Text passage:
------------------------------------------------------------

Re: [DISCUSS] FLIP-23 Model Serving

Fabian Hueske Tue, 30 Jan 2018 15:08:44 -0800

OK, I think there was plenty of time to comment on this FLIP.
I'll move it to the ACCEPTED status.


@Stavros, please consider the feedback regarding the metrics.
I agree with Chesnay that metrics should be primarily exposed via the
metrics system.
Storing them in state makes them fault-tolerant and queryable if the state
is properly configured.

Thanks,
Fabian

2018-01-22 17:19 GMT+01:00 Chesnay Schepler <ches...@apache.org>:

> I'm currently looking over it, but one thing that stood out was that the
> FLIP proposes to use queryable state
> as a monitoring solution. Given that we have a metric system that
> integrates with plenty of commonly used
> metric backends this doesn't really make sense to me.
>
> Storing them in state still has value in terms of fault-tolerance though,
> since this is something that the metric
> system doesn't provide by itself.
>
>
> On 18.01.2018 13:57, Fabian Hueske wrote:
>
>> Are there any more comments on the FLIP?
>>
>> Otherwise, I'd suggest to move the FLIP to the accepted FLIPs [1] and
>> continue with the implementation.
>>
>> Also, is there a committer who'd like to shepherd the FLIP and review the
>> corresponding PRs?
>> Of course, everybody is welcome to review the code but we need at least
>> one
>> committer who will eventually merge the changes.
>>
>> Best,
>> Fabian
>>
>> [1]
>> https://cwiki.apache.org/confluence/display/FLINK/Flink+
>> Improvement+Proposals
>>
>> 2017-12-04 10:54 GMT+01:00 Fabian Hueske <fhue...@gmail.com>:
>>
>> Hi,
>>>
>>> Sorry for the late follow up.

------------------------------------------------------------

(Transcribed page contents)
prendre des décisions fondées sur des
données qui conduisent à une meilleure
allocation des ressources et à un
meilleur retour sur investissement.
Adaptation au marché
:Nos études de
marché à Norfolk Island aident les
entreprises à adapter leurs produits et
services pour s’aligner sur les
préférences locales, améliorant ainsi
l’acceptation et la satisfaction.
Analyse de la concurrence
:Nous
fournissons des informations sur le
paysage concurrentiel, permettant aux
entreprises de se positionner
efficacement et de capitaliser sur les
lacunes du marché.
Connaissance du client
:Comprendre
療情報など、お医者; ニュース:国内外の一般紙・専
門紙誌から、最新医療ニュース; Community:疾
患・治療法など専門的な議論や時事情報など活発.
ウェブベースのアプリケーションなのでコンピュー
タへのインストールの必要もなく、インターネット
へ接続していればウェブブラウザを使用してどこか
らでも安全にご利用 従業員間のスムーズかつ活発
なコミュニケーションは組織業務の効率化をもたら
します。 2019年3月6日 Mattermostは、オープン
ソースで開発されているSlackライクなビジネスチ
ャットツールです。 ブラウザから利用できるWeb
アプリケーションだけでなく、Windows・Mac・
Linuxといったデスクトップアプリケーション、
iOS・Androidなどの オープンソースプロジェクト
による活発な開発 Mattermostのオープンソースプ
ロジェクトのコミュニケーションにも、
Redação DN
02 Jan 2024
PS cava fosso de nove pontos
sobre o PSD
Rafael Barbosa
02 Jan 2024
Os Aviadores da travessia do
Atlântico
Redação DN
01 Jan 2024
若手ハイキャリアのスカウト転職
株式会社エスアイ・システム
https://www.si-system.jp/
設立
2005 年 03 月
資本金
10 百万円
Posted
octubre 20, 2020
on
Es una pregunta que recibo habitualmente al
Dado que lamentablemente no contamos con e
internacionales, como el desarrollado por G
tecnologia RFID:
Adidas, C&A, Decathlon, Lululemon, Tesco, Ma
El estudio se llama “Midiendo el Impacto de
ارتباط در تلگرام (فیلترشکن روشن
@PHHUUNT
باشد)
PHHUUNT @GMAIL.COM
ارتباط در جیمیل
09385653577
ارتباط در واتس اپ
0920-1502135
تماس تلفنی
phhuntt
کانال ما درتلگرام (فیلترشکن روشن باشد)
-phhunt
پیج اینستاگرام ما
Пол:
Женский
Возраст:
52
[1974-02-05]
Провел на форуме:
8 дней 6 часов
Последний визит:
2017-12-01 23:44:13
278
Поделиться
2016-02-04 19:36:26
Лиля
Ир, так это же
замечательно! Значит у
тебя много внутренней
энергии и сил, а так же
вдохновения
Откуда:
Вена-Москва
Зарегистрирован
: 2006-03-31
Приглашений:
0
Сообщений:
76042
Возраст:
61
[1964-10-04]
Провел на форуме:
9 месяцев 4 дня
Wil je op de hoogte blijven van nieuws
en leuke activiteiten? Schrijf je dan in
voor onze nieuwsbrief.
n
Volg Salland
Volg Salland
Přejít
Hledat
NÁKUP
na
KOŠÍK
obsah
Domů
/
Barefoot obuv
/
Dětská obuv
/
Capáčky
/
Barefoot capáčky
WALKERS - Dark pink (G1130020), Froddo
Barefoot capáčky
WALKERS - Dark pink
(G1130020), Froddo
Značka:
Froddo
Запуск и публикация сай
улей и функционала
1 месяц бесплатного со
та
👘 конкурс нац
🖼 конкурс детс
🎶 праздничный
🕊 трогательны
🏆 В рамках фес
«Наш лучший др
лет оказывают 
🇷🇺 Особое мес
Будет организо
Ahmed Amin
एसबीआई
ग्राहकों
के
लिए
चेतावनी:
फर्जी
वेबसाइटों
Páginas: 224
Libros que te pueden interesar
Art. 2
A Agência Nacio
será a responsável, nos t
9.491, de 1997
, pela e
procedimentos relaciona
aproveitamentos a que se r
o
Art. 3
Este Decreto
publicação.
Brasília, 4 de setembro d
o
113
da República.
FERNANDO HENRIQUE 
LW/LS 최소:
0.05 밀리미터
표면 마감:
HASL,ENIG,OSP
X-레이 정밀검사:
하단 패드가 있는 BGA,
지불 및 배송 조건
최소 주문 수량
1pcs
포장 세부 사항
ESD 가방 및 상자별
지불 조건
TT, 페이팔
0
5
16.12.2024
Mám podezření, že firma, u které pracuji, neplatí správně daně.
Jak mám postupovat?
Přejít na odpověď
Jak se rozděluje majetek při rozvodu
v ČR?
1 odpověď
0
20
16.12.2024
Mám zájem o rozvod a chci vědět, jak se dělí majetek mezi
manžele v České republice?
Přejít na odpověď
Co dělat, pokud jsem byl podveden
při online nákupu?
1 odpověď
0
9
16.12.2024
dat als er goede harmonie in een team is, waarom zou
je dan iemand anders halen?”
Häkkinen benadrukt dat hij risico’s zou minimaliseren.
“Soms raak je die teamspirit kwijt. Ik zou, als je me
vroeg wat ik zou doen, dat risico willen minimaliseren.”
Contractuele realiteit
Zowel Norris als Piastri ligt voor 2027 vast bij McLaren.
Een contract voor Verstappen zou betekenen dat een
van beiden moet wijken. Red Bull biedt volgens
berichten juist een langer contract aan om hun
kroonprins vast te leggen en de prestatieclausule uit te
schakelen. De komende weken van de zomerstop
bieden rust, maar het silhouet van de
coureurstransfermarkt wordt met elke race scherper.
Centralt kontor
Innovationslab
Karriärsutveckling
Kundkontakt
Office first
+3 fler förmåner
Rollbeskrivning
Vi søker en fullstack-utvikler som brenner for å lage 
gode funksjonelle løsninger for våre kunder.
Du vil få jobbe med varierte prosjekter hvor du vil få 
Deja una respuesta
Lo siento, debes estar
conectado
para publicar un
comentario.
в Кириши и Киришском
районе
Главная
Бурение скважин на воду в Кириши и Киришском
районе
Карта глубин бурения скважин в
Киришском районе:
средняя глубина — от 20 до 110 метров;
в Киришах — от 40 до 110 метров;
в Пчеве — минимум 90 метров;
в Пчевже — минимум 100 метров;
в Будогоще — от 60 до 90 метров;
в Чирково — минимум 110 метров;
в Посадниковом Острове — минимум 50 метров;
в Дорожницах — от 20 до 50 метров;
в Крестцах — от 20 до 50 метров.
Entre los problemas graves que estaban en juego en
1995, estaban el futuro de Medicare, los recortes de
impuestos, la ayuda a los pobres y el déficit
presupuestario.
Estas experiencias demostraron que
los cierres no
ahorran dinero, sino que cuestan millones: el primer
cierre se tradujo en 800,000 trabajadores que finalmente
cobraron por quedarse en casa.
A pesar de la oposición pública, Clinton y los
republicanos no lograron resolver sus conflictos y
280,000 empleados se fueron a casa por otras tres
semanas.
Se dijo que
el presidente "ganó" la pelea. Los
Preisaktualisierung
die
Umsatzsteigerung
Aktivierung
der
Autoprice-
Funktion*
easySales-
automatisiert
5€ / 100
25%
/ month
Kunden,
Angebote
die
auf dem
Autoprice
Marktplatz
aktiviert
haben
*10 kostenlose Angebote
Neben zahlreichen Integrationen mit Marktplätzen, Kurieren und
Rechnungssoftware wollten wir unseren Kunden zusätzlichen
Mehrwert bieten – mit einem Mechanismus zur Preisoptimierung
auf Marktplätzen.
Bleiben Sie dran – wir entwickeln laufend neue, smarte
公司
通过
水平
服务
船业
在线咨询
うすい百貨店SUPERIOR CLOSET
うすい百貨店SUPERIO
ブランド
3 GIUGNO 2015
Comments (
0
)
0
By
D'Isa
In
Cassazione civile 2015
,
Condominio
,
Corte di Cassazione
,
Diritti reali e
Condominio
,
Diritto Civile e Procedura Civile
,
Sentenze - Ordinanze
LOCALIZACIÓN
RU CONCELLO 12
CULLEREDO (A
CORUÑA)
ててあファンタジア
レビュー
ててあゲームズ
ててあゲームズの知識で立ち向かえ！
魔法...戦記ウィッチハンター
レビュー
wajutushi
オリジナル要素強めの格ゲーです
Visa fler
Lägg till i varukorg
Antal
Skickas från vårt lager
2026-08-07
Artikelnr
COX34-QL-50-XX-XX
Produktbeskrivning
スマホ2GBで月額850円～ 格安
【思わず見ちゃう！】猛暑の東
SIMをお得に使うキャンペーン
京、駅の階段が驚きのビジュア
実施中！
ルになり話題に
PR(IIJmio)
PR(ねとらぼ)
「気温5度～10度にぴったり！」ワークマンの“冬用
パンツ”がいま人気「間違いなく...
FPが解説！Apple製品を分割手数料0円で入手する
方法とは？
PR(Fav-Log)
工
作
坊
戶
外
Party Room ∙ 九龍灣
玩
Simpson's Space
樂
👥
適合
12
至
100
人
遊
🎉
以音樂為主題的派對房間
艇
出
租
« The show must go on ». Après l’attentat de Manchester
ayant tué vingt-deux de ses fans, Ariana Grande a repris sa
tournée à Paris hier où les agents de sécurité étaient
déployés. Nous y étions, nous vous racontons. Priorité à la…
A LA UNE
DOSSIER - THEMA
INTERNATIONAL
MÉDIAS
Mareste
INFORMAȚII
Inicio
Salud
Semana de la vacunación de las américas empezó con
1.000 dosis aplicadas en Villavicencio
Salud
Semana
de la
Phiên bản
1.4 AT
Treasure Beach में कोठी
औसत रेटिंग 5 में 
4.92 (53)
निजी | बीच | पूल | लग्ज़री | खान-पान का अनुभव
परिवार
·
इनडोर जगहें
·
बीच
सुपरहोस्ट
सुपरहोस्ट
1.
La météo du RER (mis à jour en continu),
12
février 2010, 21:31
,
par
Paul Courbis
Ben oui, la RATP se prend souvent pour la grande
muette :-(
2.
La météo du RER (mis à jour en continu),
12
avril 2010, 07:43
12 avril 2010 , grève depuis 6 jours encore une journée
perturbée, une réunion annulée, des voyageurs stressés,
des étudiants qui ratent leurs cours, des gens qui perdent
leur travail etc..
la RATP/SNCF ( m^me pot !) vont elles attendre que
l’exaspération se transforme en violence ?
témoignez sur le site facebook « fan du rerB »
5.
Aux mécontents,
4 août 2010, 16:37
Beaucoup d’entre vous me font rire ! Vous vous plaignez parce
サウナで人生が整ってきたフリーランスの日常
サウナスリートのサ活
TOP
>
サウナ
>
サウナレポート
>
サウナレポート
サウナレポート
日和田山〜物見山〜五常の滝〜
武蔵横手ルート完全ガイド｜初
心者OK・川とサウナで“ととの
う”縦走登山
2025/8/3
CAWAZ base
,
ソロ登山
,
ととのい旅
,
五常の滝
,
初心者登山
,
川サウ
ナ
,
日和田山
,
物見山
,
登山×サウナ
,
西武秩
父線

------------------------------------------------------------

Written task A:
List every date that appears in the FLIP-23 discussion, including any time given with it.
Written task B:
Transcribe the FLIP-23 discussion word for word, starting with "Re: [DISCUSS] FLIP-23" and going on through "regarding the metrics.".

Answer section A:
Tue, 30 Jan 2018 15:08:44 -0800
2018-01-22 17:19 GMT+01:00
18.01.2018 13:57
2017-12-04 10:54 GMT+01:00

Answer section B:
Re: [DISCUSS] FLIP-23 Model Serving

Fabian Hueske Tue, 30 Jan 2018 15:08:44 -0800

OK, I think there was plenty of time to comment on this FLIP.
I'll move it to the ACCEPTED status.


@Stavros, please consider the feedback regarding the metrics.